La actitud fundamental del sacerdote hacia los penitentes debe ser el amor. Conseguir esta actitud es fácil, porque aparte que la gracia de estado está para algo, vemos al penitente ya arrepentido, es decir bajo la luz de la gracia que posee, al menos en forma de atrición, y en nosotros mismos se realiza un poco aquello del Evangelio: "Más alegría hay en el cielo por un solo pecador que se convierta, que por noventa y nueve justos que no necesitan convertirse"(Lc 15, 7). Considero difícil que un penitente llegue a despertar en nosotros sentimientos negativos.

Este amor al penitente debe llevarnos a amar a la Penitencia como ministros suyos y como una de nuestras tareas más importan­tes: "Otras obras por falta de tiempo podrían posponerse y hasta dejarse, pero no la de la confesión" (Conferencia Episcopal Española, instrucción pastoral acerca del sacramento de la Penitencia Dejaos reconciliar con Dios [1989], n. 82); "El confesor muéstrese siempre dispuesto a confesar a los fieles cuando éstos lo pidan razonablemente" (Ritual de la Penitencia, 10 b). Tengamos en cuenta que en pocos sitios es más fácil hacer verdaderamente el bien y ayudar a la conversión hacia Dios que en este sacramento y que Dios no nos pide sino el cumplimiento de nuestro deber de modo humano.
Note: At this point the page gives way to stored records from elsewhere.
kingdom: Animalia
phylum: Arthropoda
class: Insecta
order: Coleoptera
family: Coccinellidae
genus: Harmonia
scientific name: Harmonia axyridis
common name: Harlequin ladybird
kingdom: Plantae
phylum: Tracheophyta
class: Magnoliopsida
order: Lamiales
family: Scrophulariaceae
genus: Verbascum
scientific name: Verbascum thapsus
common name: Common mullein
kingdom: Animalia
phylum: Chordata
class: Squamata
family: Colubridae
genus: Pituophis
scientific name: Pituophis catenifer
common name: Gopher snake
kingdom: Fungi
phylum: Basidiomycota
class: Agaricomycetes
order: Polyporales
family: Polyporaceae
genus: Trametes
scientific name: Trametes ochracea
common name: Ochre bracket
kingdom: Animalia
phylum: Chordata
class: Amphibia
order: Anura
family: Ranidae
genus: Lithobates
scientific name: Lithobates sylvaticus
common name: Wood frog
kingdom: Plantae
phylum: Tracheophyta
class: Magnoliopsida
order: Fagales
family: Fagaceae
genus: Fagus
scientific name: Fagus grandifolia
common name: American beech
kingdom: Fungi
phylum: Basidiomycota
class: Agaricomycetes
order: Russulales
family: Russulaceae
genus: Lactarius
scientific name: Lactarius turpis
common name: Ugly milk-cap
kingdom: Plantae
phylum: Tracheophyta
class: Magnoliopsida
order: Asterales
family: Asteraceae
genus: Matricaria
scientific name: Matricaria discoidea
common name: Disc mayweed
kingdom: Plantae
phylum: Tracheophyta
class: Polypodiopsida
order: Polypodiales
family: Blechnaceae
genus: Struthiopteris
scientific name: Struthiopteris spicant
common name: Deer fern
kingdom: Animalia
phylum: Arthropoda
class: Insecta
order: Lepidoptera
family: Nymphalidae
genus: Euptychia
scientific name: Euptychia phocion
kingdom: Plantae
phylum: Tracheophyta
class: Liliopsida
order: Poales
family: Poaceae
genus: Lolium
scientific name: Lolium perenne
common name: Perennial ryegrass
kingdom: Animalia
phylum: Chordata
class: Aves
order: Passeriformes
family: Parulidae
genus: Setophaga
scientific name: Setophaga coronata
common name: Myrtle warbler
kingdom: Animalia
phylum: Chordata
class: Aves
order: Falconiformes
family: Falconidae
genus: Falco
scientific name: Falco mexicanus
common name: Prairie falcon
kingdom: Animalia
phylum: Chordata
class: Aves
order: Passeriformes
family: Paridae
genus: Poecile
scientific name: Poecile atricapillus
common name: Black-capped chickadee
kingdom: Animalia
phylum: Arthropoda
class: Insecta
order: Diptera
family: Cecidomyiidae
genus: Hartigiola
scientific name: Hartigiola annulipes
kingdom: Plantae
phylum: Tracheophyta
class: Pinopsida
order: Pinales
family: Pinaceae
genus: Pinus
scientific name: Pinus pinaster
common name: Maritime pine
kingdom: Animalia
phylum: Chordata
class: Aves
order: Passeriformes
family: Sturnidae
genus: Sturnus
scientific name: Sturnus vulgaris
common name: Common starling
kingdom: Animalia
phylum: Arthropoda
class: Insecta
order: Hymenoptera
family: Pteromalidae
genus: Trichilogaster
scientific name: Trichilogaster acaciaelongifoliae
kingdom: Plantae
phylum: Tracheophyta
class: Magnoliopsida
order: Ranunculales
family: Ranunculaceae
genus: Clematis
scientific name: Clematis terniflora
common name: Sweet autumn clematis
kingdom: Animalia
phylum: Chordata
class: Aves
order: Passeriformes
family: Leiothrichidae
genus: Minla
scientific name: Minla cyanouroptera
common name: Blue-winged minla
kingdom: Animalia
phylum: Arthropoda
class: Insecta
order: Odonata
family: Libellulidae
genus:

Pero sobre todo seamos conscientes de que la gente viene a nosotros, los confesores, buscando no nuestra opinión personal, sino lo que dice la Iglesia, y a ello hemos de atenernos. Para ello el sacerdote debe seguir estudiando y actualizándose a lo largo de su vida: "Es menester que los presbíteros conozcan bien los documentos del Magisterio, y señaladamente de los Concilios y Romanos Pontífices, y consulten los mejores y aprobados doctores de la ciencia teológica" (Presbyterorum Ordinis, 19). El estudio nos es tanto más necesario cuanto que mucha gente viene a nosotros dentro y fuera del sacramento a pedir ayuda y consejo en los problemas de su vida, especialmente en aquello que toca directa o indirectamente lo moral o religioso. Si la gente espera de un psiquiatra o de un médico una adecuada formación profesio­nal, tanto más está en su derecho esperarla y exigirla de un sacerdote que confiesa.

Además, no es el penitente quien debe ponerse en lugar del confesor, sino el confesor quien debe esforzarse en comprender la mentalidad del penitente. Recuerdo un día que, confesando en Alemania, me cayó un siciliano: la diferencia era abismal. Por esto la confesión es accesible a todos, incluidos los niños. Procuremos por ello personalizar, no diciendo siempre lo mismo, sino adaptándonos a cada penitente.

En este sacramento se están dando abundantes aspectos positivos, como la dedicación abnegada y gozosa de muchos sacerdotes a este ministerio, el redescubrimiento pastoral y existencial por parte de algunos de esta fuente de perdón y gracia, así como los frutos de renovación y santidad que produce en no pocos que se acercan a él. Pero hemos de ser realistas y no podemos ocultar la grave crisis que está pasando, crisis que nos debe llevar a profundizar más en lo que este sacramento supone.

Y desde luego, si queremos que los fieles estimen la confesión, los sacerdotes debemos guiarles no sólo con las palabras, sino sobre todo con el ejemplo. La mejor catequesis es la del sacerdote que se acerca a menudo y con regularidad a este sacramento, que le permite profundizar en la contrición de sus pecados y seguir más fielmente a Cristo, en cuyo nombre perdona a quienes son pecadores, como lo es él mismo.

El sacerdote que descuida personalmente este sacramento será él mismo un mal confesor, dejándose llevar de la pereza y dándose a sí mismo pretextos para evitar el confesonario y deshabituar a los fieles. No hemos de desanimarnos por que de vez en cuando cometamos errores, porque como dice la parábola de los talentos, quien no hace nada para no equivocarse, ya está equivocado, y el bien que hacemos suple de sobra nuestros errores. Su abandono es tanto más lamentable si tenemos en cuenta el enorme bien que este ministerio aporta a las almas.